Wynikiem 1 do 2 zakończył się domowy mecz Pogoni Szczecin z Jagiellonią Białystok. Bramkę na wagę zwycięstwa dla gości, w doliczonym czasie gry, zdobył zaledwie 17-letni Oskar Pietuszewski.

Pogoń Szczecin stwarzała sobie w niedzielę masę sytuacji strzeleckich i niestety tylko jedna z nich zakończyła się bramką. 50. trafienie w granatowo-bordowych barwach zaliczył kapitan Dumy Pomorza Kamil Grosicki. “Jaga” zaprezentowała w stolicy Pomorza Zachodniego dwie bramkowe akcje. Jedną Dimitrisa Rallisa z Grecji, a drugą wspomnianego wcześniej Pietuszewskiego.

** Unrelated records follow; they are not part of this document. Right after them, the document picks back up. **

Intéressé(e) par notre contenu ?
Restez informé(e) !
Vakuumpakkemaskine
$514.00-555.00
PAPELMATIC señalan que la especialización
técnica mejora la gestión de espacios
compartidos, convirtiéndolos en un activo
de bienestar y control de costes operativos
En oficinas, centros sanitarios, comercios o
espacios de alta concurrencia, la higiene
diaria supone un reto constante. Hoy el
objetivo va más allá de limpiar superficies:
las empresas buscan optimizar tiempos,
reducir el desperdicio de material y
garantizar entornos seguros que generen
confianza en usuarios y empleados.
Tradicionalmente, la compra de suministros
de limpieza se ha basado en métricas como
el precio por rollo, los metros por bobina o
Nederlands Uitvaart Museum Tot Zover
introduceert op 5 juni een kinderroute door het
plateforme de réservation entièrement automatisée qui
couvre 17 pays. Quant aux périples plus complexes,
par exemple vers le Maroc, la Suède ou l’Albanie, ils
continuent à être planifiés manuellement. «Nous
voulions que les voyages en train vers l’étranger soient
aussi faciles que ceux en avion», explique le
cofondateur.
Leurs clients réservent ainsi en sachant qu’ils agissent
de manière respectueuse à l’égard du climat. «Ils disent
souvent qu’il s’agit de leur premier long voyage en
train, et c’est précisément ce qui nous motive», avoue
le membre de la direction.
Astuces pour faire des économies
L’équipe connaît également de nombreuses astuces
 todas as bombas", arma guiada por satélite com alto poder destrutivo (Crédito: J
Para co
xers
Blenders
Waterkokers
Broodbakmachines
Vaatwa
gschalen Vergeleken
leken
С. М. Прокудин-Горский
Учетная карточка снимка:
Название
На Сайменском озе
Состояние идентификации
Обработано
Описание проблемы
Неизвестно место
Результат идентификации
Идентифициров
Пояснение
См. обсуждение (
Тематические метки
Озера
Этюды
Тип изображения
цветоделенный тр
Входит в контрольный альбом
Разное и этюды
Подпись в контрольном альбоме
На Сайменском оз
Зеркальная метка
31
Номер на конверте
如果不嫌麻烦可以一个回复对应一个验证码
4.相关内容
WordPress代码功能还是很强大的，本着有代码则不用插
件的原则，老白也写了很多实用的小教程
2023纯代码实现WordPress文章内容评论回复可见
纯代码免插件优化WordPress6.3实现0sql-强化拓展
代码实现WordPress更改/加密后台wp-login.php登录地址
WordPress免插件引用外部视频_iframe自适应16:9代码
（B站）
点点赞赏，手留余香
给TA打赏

To aż niemożliwe, że przy tylu oddanych strzałach, to Jagiellonia wygrała ten mecz - uważają po meczu, zdziwieni, kibice Portowców. Trudno im się dziwić, gdyż Pogoń Szczecin oddała w niedzielę 35 strzałów. Portal Flashscore zanotował, że Duma Pomorza miała xG (expected goals) na poziomie 3.80. Z kolei po stronie Jagiellonii to tylko 1.45. Tym razem ten wskaźnik bardzo dobrze oddaje przebieg gry. To Portowcy konstruowali więcej akcji, a piłkarze z Białegostoku zdobywali więcej bramek. Koniec końców to właśnie ta statystyka decyduje o podziale punktów. Pogoń Szczecin zostaje z niczym, a “Jaga” wraca na Podlasie z kompletem oczek.

Przed drużynami PKO BP Ekstraklasy przerwa związana z meczami reprezentacyjnymi. Następny mecz granatowo-bordowych to domowe starcie z Zagłębiem Lubin. Ten mecz odbędzie się 24 listopada.